After a one hour panel discussion, numerous pages worth of notes to self and I can’t think of a better way to open the article.

“Don’t just have a mentor, have a sponsor” — these opening lines by Arundhati Bhattacharya, former Chairperson at SBI and current CEO of Salesforce, are going to stay with me forever.

She highlights the need for a mentor — somebody who could be 4 or 5 levels higher or outside the organisation — someone you go to for the most difficult questions but what is equally important is to have a sponsor. Somebody who is 1 or 2 levels higher and is able to put you in the right positions based on your ability.

When asked about what the leadership team can do in any organisation to make itself more inclusive in terms of gender or how they can help women, both our leading ladies had very astute answers, both from their own personal experiences and from a general perspective. I managed to document a few.

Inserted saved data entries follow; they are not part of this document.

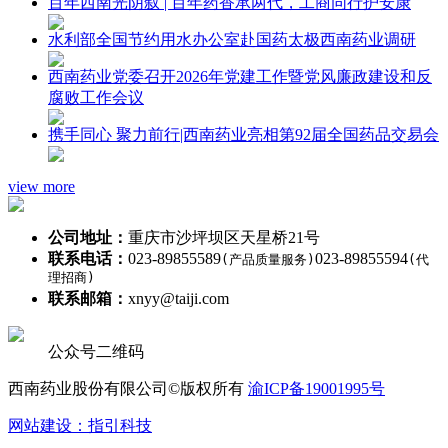
百年西南光阴叙 | 百年药香承两代，工商同行护安康
水利部全国节约用水办公室赴国药太极西南药业调研
西南药业党委召开2026年党建工作暨党风廉政建设和反
腐败工作会议
携手同心 聚力前行|西南药业亮相第92届全国药品交易会
view more
公司地址：
重庆市沙坪坝区天星桥21号
联系电话：
023-89855589
023-89855594
(产品质量服务)
(代
理招商)
联系邮箱：
xnyy@taiji.com
公众号二维码
西南药业股份有限公司©版权所有
渝ICP备19001995号
网站建设：指引科技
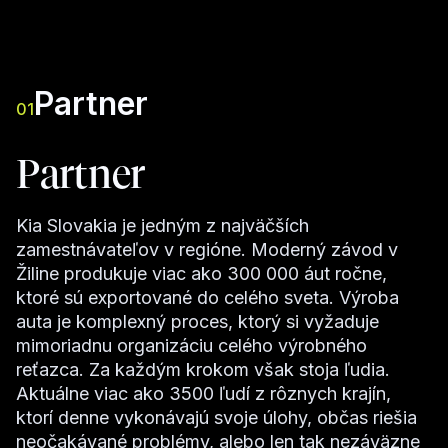
Partner
01
Partner
Kia Slovakia je jedným z najväčších
zamestnávateľov v regióne. Moderný závod v
Žiline produkuje viac ako 300 000 áut ročne,
ktoré sú exportované do celého sveta. Výroba
auta je komplexný proces, ktorý si vyžaduje
mimoriadnu organizáciu celého výrobného
reťazca. Za každým krokom však stoja ľudia.
Aktuálne viac ako 3500 ľudí z rôznych krajín,
ktorí denne vykonávajú svoje úlohy, občas riešia
neočakávané problémy, alebo len tak nezáväzne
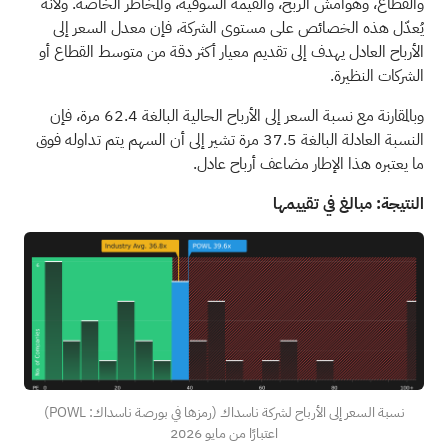
والقطاع، وهوامش الربح، والقيمة السوقية، والمخاطر الخاصة. ولأنه
يُعدّل هذه الخصائص على مستوى الشركة، فإن معدل السعر إلى
الأرباح العادل يهدف إلى تقديم معيار أكثر دقة من متوسط القطاع أو
الشركات النظيرة.
وبالمقارنة مع نسبة السعر إلى الأرباح الحالية البالغة 62.4 مرة، فإن
النسبة العادلة البالغة 37.5 مرة تشير إلى أن السهم يتم تداوله فوق
ما يعتبره هذا الإطار مضاعف أرباح عادل.
النتيجة: مبالغ في تقييمها
نسبة السعر إلى الأرباح لشركة ناسداك (رمزها في بورصة ناسداك: POWL)
اعتبارًا من مايو 2026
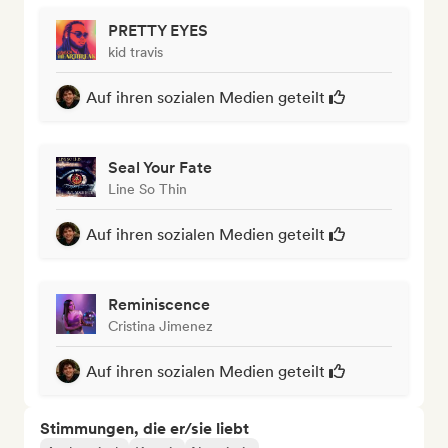
PRETTY EYES
kid travis
Auf ihren sozialen Medien geteilt
Seal Your Fate
Line So Thin
Auf ihren sozialen Medien geteilt
Reminiscence
Cristina Jimenez
Auf ihren sozialen Medien geteilt
Stimmungen, die er/sie liebt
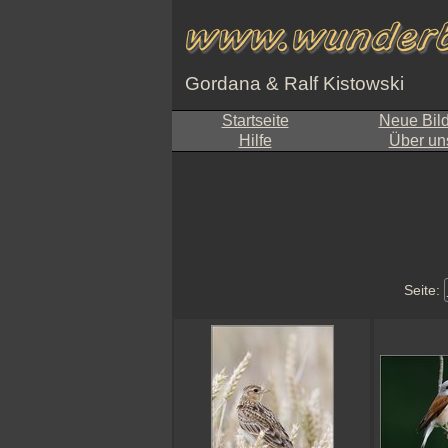
Gordana & Ralf Kistowski
Startseite
Neue Bil
Hilfe
Über un
Seite:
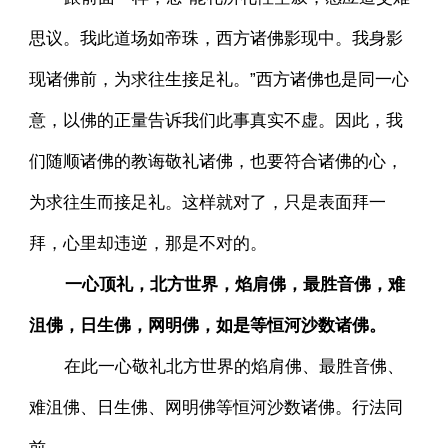
思议。我此道场如帝珠，西方诸佛影现中。我身影
现诸佛前，为求往生接足礼。”西方诸佛也是同一心
意，以佛的正量告诉我们此事真实不虚。因此，我
们随顺诸佛的教诲敬礼诸佛，也要符合诸佛的心，
为求往生而接足礼。这样就对了，只是表面拜一
拜，心里却违逆，那是不对的。
一心顶礼，北方世界，焰肩佛，最胜音佛，难
沮佛，日生佛，网明佛，如是等恒河沙数诸佛。
在此一心敬礼北方世界的焰肩佛、最胜音佛、
难沮佛、日生佛、网明佛等恒河沙数诸佛。行法同
前。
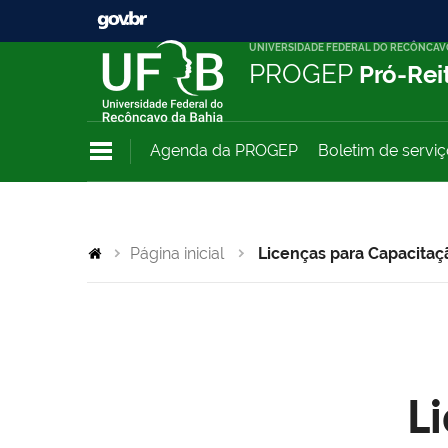
UNIVERSIDADE FEDERAL DO RECÔNCAV
PROGEP
Pró-Rei
Agenda da PROGEP
Boletim de servi
Página inicial
Licenças para Capacitaç
L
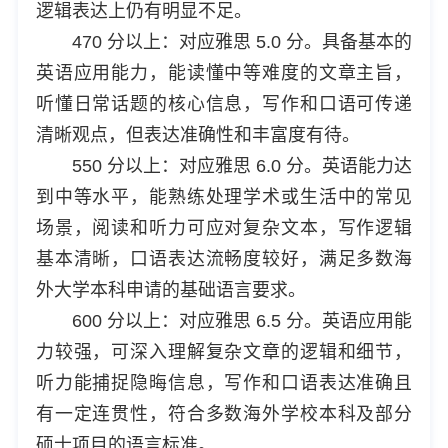
逻辑表达上仍有明显不足。
470 分以上：对应雅思 5.0 分。具备基本的
英语应用能力，能读懂中等难度的文章主旨，
听懂日常话题的核心信息，写作和口语可传递
清晰观点，但表达准确性和丰富度有待。
550 分以上：对应雅思 6.0 分。英语能力达
到中等水平，能熟练处理学术或生活中的常见
场景，阅读和听力可应对复杂文本，写作逻辑
基本清晰，口语表达流畅度较好，满足多数海
外大学本科申请的基础语言要求。
600 分以上：对应雅思 6.5 分。英语应用能
力较强，可深入理解复杂文章的逻辑和细节，
听力能捕捉隐晦信息，写作和口语表达准确且
有一定连贯性，符合多数海外学校本科及部分
硕士项目的语言标准。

Zia Mody, Co-founder & Managing Partner at AZB & Partners, highlights the importance of having an open line of communication with women to listen to small pain points and how we need to encourage the women in our organisation to have conversations.

If they are not comfortable talking to a man, it is important to have powerful female intermediaries, but it is important their concerns are heard. She goes on highlight the current state of affairs that is a leaky pipeline where 48% of women dropout of the workforce.

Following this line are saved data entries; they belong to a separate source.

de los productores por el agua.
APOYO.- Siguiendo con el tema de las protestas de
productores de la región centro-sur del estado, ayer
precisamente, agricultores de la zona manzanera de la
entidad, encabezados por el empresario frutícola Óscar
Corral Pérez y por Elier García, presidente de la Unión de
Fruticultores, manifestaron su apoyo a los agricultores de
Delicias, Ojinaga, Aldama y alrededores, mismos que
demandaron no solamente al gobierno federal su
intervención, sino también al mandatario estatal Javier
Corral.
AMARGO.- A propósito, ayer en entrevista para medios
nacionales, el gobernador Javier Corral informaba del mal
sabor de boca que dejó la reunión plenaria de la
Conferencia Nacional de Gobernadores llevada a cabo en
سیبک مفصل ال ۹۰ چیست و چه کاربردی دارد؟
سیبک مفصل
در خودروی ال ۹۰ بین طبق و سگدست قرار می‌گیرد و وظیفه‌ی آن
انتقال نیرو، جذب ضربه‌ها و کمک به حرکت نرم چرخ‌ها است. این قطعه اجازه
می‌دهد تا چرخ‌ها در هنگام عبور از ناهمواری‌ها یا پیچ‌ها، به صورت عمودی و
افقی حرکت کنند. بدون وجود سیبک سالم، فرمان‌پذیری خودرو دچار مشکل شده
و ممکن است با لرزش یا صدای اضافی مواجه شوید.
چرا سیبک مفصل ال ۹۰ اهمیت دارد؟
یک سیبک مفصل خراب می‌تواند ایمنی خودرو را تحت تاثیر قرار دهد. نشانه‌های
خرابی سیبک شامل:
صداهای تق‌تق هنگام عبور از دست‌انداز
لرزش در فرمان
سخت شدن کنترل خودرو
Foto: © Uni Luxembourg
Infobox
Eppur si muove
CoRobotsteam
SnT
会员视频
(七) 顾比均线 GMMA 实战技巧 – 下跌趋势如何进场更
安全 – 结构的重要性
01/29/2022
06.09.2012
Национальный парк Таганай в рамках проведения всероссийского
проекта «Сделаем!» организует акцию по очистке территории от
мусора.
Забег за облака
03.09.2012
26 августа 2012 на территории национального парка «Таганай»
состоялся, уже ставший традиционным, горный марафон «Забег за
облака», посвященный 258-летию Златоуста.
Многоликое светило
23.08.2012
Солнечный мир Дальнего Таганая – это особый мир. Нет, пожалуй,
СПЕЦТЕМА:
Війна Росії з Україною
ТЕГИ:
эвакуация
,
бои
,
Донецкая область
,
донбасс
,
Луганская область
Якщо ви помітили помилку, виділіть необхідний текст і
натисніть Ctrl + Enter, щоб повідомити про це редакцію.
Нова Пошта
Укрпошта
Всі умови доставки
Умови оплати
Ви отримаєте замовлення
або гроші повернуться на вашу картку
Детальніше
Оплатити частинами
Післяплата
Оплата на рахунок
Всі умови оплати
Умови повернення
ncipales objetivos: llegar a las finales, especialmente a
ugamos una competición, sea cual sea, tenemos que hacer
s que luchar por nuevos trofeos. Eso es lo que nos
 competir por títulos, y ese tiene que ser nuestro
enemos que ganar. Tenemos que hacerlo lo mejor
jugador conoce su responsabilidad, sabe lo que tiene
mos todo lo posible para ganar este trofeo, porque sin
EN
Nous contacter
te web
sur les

Her advice was not just for the men in the industry but for the women to continue to be resilient, to continue to work hard, to communicate and also put efforts to change the bias in the minds of people around them.

Meanwhile Arundhati goes on to add how she saw the Zia had converted a room in her office to a creche with a day care nurse just for one employee. This sends out such a positive message and that employee would have felt so good that her efforts are valued at the organization.

Arundhati also shared her experiences at SBI where sometimes there were different yardsticks to measure the success of men and women. While having done difficult postings was a factor in deciding the promotions, nobody dug into analysing why the women weren’t taking up the difficult postings. In a conversation with young women, Arundhati found out that young women weren’t taking up rural postings was because of lack of accommodation for single women. The social stigma was something that was totally not in the hands of the employee and this was becoming a factor in deciding their future. So it is important for organisations to try and understand what is causing their employees to not pursue a particular path or to drop out.

“Women are considered the primary care giver and I noticed a pattern that most women drop-out either when they have a kid or have to tend to the needs of their ageing parents. This is when I came up with a 2 year sabbatical for women and single men to use at these stages of life” — Arundhati Bhattacharya

The final and the concluding question by Ashu was a rather difficult one — “ Is leadership gender agnostic?”

Both the ladies giggled but went on to boldly answer the question.

According to Zia, women and men both can make great leaders but women do come with a higher dollop of EQ and they know how to retreat and come back stronger.

While Arundhati points out that women are better listeners not just plain simple words but between the words and coming, inherently from an Indian background women are generally more collaborative.

This was just a small attempt by me to share some really powerful words by two powerful ladies. I fall short of words to express how much I am impressed and motivated to excel in my career. More power to you ma’am.